Case 3: Civil War and Aftermath

By May 1862 the Pentagon barracks and arsenal had changed hands again without resistance. Commander James S. Palmer of the Federal gunboat Iroquois raised the U.S. flag over the city. Six Federal infantry regiments, two artillery batteries, and a cavalry troop occupied Baton Rouge. An attempt by Confederates to retake Baton Rouge in August 1862 led to devastation in the city. Gunfire from both sides caused inhabitants (such as young Sarah Morgan's family) to flee. While Union soldiers raided the city houses, fleeing citizens raided their neighbors in the countryside. The Federals withdrew, only to return in December. They would stay in Baton Rouge until the end of Reconstruction in April 1877. As they did elsewhere in the South, the Civil War and Reconstruction left Baton Rouge with a legacy of social, economic, and moral impoverishment.

Union troops stationed in the city wrote letters to loved ones outside Louisiana, attempting to explain the rather "foreign land" they found themselves in. Writing in April, one anonymous Yankee commented that it was "one of these pretty cool July dayes when you see hens going round with thare toungs out[,] that is I mean in Maine[,] but there is a cool breeze."

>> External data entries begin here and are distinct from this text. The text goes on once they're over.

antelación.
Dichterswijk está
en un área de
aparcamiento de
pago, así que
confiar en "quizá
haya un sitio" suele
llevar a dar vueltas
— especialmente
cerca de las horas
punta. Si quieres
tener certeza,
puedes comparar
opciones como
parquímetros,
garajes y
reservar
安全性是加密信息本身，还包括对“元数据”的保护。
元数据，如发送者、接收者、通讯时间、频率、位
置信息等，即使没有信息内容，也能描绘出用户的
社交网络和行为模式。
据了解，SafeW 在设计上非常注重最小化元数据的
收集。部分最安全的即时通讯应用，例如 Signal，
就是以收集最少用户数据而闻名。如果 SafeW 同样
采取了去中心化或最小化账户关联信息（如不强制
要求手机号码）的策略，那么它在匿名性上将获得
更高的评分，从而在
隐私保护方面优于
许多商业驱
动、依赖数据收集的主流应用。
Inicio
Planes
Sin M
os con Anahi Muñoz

William H. Tunnard enrolled at New Orleans on May 17, 1861 where he joined the 2nd Louisiana Infantry, Company K. He rose to the rank of sergeant. On July 4, 1863, he was captured at Vicksburg and paroled there four days later. He reappears on the rolls of Allen's Brigade Headquarters at Shreveport on March 29, 1864. We assume that he was once again captured because in April 1864 his name appears on a roll of prisoners for exchange at Natchitoches, and he is listed as paroled on June 7, 1865. Tunnard thereafter resided in Baton Rouge. These artifacts may have been made for him by a girlfriend, sister, or mother to carry with him in battle.

Andrew Lytle photographed both sides of the conflict. Some assert that he served as an agent for the Confederate Secret Service. Certainly he recorded practically every aspect of the war civilian hardships, troops and officers, military camps and installations, and gunboats on the Mississippi. The photographs by Lytle show Federal encampments. The officer in the rocking chair may be General Christopher C. Auger; the officer next to him may be Colonel Nathan Dudley. The second photograph, taken in 1862, is of the camp of the 7th Vermont and the 21st Indiana. The building to the right is the Presbyterian Church. Lytle took this picture from the top of the Heroman Building, located at the corner of Florida and Church Streets. The riding crop shown here belonged to Lytle.